WSTP-281-01 Violence, Gender and Human Rights
Fall only
Faculty:
  • Park, You-Me
  • Anyone entering the thickets of argument relating to violence, gender, and human rights today has to contend with the range and variety of meanings that these concepts have accrued in current usage. While there is broad consensus that there does exist a contemporary crisis around global violence and the suspected gendered aspect of it, how the relationships between globalization and human rights violations, and between violence against women and redefinition of human rights, are to be interpreted, and what is to be done about it is matters of vigorous intellectual and political debate. This class aims to explore the gendered manifestations of violence in public and private spheres within the context of the more general relationship among globalization, development, and human/civil/citizen rights. We will pay attention to banal violence (that is, daily and “banal” violence in everyday life), spectacular violence at moments of crisis, and the type of violence that disrupts the boundary between the two.
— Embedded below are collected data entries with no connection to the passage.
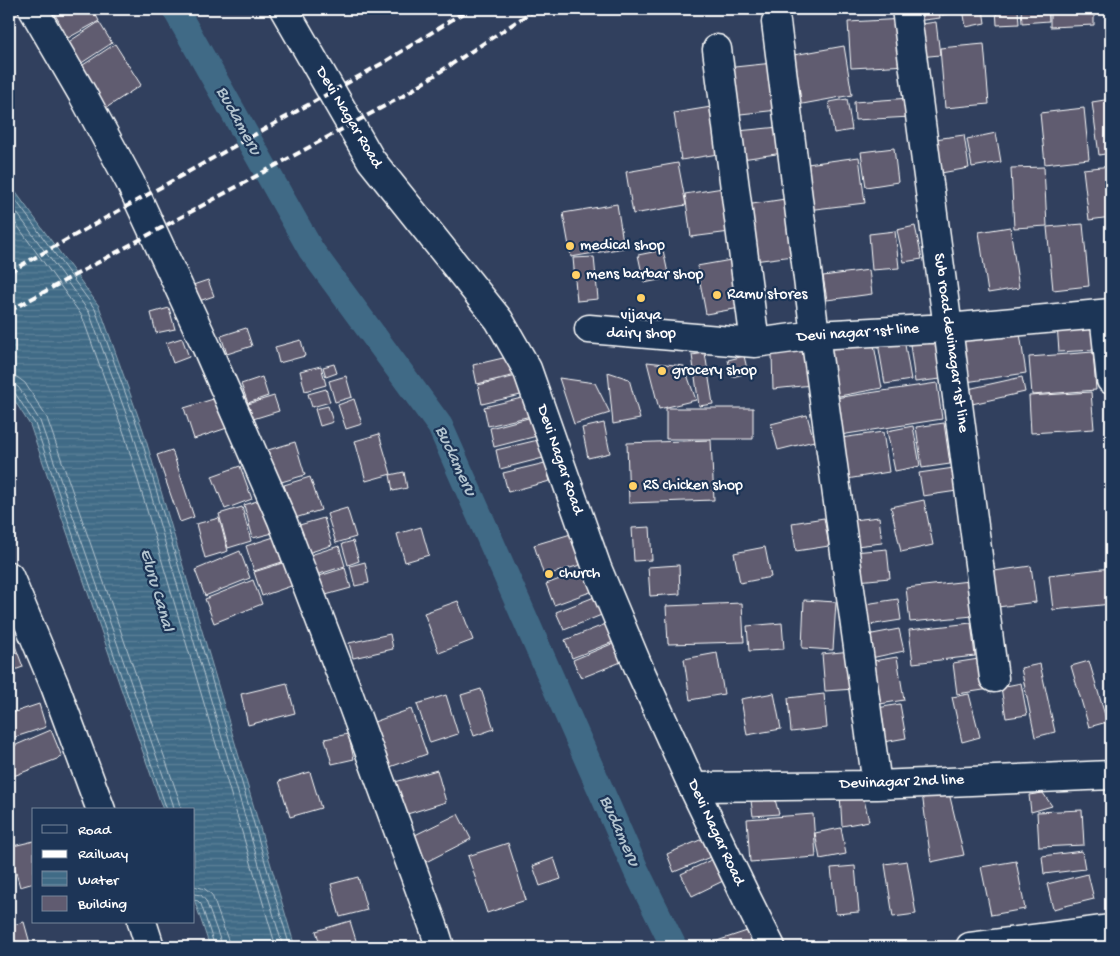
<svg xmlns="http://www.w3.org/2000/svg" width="1120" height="956" viewBox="0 0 1120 956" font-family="'Gochi Hand',sans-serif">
<defs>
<pattern id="water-rules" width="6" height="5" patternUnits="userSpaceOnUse" patternTransform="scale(1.25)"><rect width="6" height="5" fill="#406b86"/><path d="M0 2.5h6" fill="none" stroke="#5d8198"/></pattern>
</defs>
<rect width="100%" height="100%" fill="#31405e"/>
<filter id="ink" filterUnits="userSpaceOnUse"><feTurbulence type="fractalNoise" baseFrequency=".02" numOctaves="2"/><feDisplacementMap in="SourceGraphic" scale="10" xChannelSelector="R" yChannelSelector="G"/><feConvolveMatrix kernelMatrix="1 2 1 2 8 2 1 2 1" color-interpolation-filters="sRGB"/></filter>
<g filter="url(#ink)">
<path fill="url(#water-rules)" stroke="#8ca6b6" d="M9 183 99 306 143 430 295 947H210L194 899V810H163L30 425 9 392Z"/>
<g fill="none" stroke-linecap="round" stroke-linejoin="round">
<path stroke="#b3c4cf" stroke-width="1" d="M9 191 95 309 139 431 290 947
M9 202 89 312 133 433 283 947
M9 214 82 316 125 436 276 947
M9 376 17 377 25 383 47 418 180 802 181 810
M9 384H14L19 388 40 421 173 804 174 810
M9 390H12L15 393 35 424 167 810
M194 886 205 889 212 895 228 940 229 947
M194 894 201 895 206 901 221 942V947
M194 900 198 901 201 904 215 947"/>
<path stroke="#406b86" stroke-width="26" d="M175 9 311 250 440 426 636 870 674 947"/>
</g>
<path fill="#605b70" stroke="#fff" d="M52 9H93L99 21 68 38Z
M914 9H939L940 18 915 21Z
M941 9H962V11L942 15Z
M963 9H983L985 23 966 27Z
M996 9H1018L1019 24 997 25Z
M1021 9H1048L1049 21 1022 23Z
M1050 9H1094V25L1050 27Z
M905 19 908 65 851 68 848 22Z
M99 22 112 43 77 66 64 45Z
M936 22 940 55 919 57 915 25Z
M115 44 141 85 106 108 80 67Z
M984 44 989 104 945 108 940 48Z
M844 46 852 95 797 105 788 56Z
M773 63 778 110 731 115 725 68Z
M910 98 911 117 855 120 854 102Z
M847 99 852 130 834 133 829 102Z
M1111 99V153L1099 155 1092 102Z
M711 107 718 154 681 160 674 113Z
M1084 108 1089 159 1045 164 1040 113Z
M779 127 783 153 742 159 738 131Z
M996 133 1001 162 972 167 967 139Z
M964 135 969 168 941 173 935 139Z
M894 148 898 182 866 187 861 152Z
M859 157 865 203 807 210 800 165Z
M678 163 686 205 633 214 626 172Z
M1111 166V217L1089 220 1083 169Z
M1044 167 1047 226 1014 228 1011 168Z
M723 188 730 232 691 237 685 194Z
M785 199 793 256 754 261 746 205Z
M617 204 624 248 571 257 563 213Z
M1083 224 1089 286 1053 290 1047 227Z
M915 226 922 259 904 262 897 230Z
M1010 227 1019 288 988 293 979 232Z
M895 231 899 268 872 270 869 234Z
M663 250 669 278 644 283 638 255Z
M594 257 598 299 577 301 573 258Z
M731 260 740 308 706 314 697 266Z
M869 270 872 294 827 300 823 276Z
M208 280 214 296 199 301 193 285Z
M169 308 175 329 156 333 151 313Z
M1091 322 1093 350 1059 352 1057 324Z
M1019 327 1026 373 966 382 959 337Z
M246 328 252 346 227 354 221 336Z
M936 334 941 379 915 382 909 337Z
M182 338 189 357 173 363 166 343Z
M904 339 911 380 885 384 878 343Z
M301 340 305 356 279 363 275 347Z
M873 340 882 388 834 397 825 348Z
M806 350 812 385 773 389 772 354 789 353Z
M1093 352 1096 390 1032 395 1029 357Z
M705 353 713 404 699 406 692 355Z
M516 355 520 374 477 384 473 365Z
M744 356 748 373 732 377 728 360Z
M647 362 684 366 696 400 659 409Z
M334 364 337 373 326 377 323 367Z
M321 366 326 385 305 391 300 371Z
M608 372 629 379 640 419 613 424Z
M521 375 525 394 482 404 478 385Z
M346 376 352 397 335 402 329 381Z
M262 377 268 396 248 403 241 384Z
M1022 377 1025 392 972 404 968 389Z
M559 378 595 383 610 413 574 424Z
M937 383 942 419 834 436 828 399Z
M326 389 330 402 312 407 308 394Z
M1091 392 1094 429 1031 433 1029 396Z
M274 396 279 411 253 419 248 404Z
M220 397 230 427 194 439 184 408Z
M526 397 531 416 488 426 484 407Z
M354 399 362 424 346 429 338 405Z
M328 406 333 422 320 426 315 409Z
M666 408H753V439H666Z
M807 415 814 441 778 450 771 424Z
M532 417 537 436 494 447 490 428Z
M604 423 610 453 588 458 582 428Z
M944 423 950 464 922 468 916 427Z
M913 426 920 466 895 471 887 431Z
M883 432 889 472 841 480 834 439Z
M379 434 391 474 366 481 355 441Z
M538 440 543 458 500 469 496 450Z
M711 440 714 500 629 503 627 443Z
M295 442 305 475 278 483 268 450Z
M172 450 194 517 180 522 157 455Z
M545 463 550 481 508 492 503 473Z
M240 466 252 499 225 509 212 476Z
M954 468 957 491 923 496 919 473Z
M404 472 407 488 393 491 390 475Z
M310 477 321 510 295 518 284 485Z
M267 498 277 532 253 538 244 505Z
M924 500 933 545 901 552 891 507Z
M242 507 251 541 228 548 219 514Z
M347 508 356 537 336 543 327 514Z
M879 517 882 543 856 546 853 520Z
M219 518 228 551 205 558 196 524Z
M324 518 332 545 305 554 296 526Z
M824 518 829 546 796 551 792 523Z
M421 527 429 555 405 562 397 534Z
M650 527 652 560 634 561 632 528Z
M571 534 580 565 544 576 534 545Z
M274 537 282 562 254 571 246 546Z
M353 541 359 561 348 565 342 544Z
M339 546 345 566 313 576 307 556Z
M765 547 771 577 740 583 734 553Z
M887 549 890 578 857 581 854 552Z
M240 551 250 578 205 596 195 570Z
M292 560 300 583 262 596 254 572Z
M365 562 369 583 355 586 350 566Z
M679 565 680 594 650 596 648 567Z
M1031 566 1036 602 998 607 994 571Z
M345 568 351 588 322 596 316 577Z
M1111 568V604L1053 610 1049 575Z
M585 570 593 591 554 605 546 584Z
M253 580 262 604 214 623 205 599Z
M969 581 973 616 910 622 906 588Z
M597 596 604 614 564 630 556 612Z
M898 599 901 620 869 625 865 604Z
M804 600 836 602 833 650 802 648Z
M458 601 473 640 439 653 424 613Z
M742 603 744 642 668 644 666 606Z
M782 623 784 649 749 651 747 626Z
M971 623 975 656 913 663 909 630Z
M606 624 613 642 572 658 565 640Z
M899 629 904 651 871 658 867 635Z
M390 634 393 649 353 658 349 643Z
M11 635 23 667 9 672V636Z
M614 643 621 662 581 678 573 660Z
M851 651 854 689 825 691 822 654Z
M717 653 724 694 690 700 684 659Z
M897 657 904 700 880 704 873 661Z
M985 658 990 689 957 694 953 663Z
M1089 661 1107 722 1089 727 1071 666Z
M1040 664 1055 732 1035 737 1021 668Z
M287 683 295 713 248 725 241 694Z
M1021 683 1027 715 1006 718 1001 687Z
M481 689 494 729 474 736 461 695Z
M774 693 781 729 747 735 741 699Z
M824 694 827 728 791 732 788 698Z
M969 694 980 737 962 742 952 697Z
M446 695 458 734 430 743 417 704Z
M39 704 46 727 9 739V714Z
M900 704 906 738 878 743 872 709Z
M411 709 427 754 387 768 371 723Z
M51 730 62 757 11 777 9 771V748Z
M348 734 354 759 332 764 325 739Z
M437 770 446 802 404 815 395 782Z
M310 772 321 808 290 817 279 781Z
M862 791 869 821 842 826 840 794Z
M750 793 774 796 779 814 753 816Z
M922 793H949L964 855 931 862Z
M1043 793 1052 806 1031 812 1029 795Z
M1082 810 1084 845 1039 847 1037 812Z
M458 814 471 839 426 862 413 836Z
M813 814 816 857 750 862 747 819Z
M841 828 846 854 820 859 815 833Z
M707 837 715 855 674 872 667 854Z
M34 841V883L20 887 9 847Z
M508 843 526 900 487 913 468 856Z
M1082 851 1085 869 1044 874 1042 856Z
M554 858 561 879 540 886 533 866Z
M715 858 725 880 692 896 681 874Z
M907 861 916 914 893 917 885 864Z
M1016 861 1025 909 991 915 981 867Z
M855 866 859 912 836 914 831 868Z
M1088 874 1094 899 1053 909 1047 884Z
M358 877 367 910 340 917 331 884Z
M350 921 358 947H321L316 931Z
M24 922 31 947H9V926Z
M750 930 756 947H715L714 942Z"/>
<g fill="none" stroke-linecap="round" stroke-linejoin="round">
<g stroke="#fff" stroke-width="31">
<path id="minor" d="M33 9 83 95 130 182 206 346 282 520 347 690 434 928 440 947
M906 9 994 678
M776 22 815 335 877 785
M717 49 755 343
M1104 314 1111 380
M589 329 755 343 815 335 948 328 1111 313
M693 787 877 785 1111 775
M970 947 1111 929"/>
</g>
<g stroke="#fff" stroke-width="31">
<path id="tertiary" d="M284 9 371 160 499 320 527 369 597 568 638 666 693 787 748 901 771 947
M9 576 55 686 101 810
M142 922 150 947"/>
</g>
<use href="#minor" stroke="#1d3557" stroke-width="28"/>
<use href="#tertiary" stroke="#1d3557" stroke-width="28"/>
<path stroke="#fff" stroke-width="4" stroke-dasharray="8 4" stroke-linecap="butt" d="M9 272 383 63 469 9
M9 311 403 96 536 9"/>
</g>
</g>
<g fill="#ffd166" stroke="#1d3557" stroke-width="2">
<circle cx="570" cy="246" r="5"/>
<circle cx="576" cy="275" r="5"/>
<circle cx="717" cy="295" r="5"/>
<circle cx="641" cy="298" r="5"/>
<circle cx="662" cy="371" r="5"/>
<circle cx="633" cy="486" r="5"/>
<circle cx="549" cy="574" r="5"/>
</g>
<g text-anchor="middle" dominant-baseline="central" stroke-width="4.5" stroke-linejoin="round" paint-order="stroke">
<g font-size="16" fill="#fff" stroke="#1d3557">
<text transform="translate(348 118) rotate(59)">Devi Nagar Road</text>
<text transform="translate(858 334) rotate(-4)">Devi nagar 1st line</text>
<text transform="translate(950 343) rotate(82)">Sub road devinagar 1st line</text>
<text transform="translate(559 460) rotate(71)">Devi Nagar Road</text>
<text transform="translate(902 783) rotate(-2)">Devinagar 2nd line</text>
<text transform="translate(715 833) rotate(65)">Devi Nagar Road</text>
</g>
<g font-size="16" fill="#fff" stroke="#1d3557" text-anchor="start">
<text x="580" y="246">medical shop</text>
<text x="586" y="275">mens barbar shop</text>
<text x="727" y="295">Ramu stores</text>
<text x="641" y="316" text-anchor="middle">vijaya<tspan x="641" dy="18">dairy shop</tspan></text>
<text x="672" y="371">grocery shop</text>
<text x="643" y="486">RS chicken shop</text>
<text x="559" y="574">church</text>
</g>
<g font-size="18" font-style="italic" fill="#b3c4cf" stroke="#1d3557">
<text transform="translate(238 121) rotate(61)">Budameru</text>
<text transform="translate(455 461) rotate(65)">Budameru</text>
<text transform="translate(156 590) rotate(74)">Eluru Canal</text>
<text transform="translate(619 831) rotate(66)">Budameru</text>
</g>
</g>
<rect width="1120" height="956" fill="none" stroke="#1d3557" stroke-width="30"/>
<rect x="15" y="15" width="1090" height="926" fill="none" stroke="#fff" stroke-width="2" filter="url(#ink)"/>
<rect x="32" y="808" width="162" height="115" fill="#1d3557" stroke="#77869a"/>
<rect x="42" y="825" width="25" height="8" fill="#1d3557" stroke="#77869a"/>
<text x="78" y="834" font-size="15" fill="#ffffff">Road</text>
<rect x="42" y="850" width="25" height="8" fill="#ffffff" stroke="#77869a"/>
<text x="78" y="858" font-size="15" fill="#ffffff">Railway</text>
<rect x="42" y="871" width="25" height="15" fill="url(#water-rules)" stroke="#77869a"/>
<text x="78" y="884" font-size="15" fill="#ffffff">Water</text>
<rect x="42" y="896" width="25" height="15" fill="#605b70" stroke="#77869a"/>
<text x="78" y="908" font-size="15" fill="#ffffff">Building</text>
</svg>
Special emphases will be given to the issues of racism, sexual exploitation, poverty, labor, health care, homophobia, militarism, and globalization.
    The readings will include _We Wish to Inform you That Tomorrow We will be Killed with Our Families: Stories from Rwanda_ by Philip Gourevitch, _A Problem from Hell_ by Samantha Powers, _Violence against Women_ by Stanley French et al., _Are Prisons Obsolete_ by Angela Davis, _The Sterilization of Carrie Buck_ by J. David Smith and K. Ray Nelson, and _Pathologies of Power: Health, Human rights, and the New War on the Poor_ by Paul Farmer.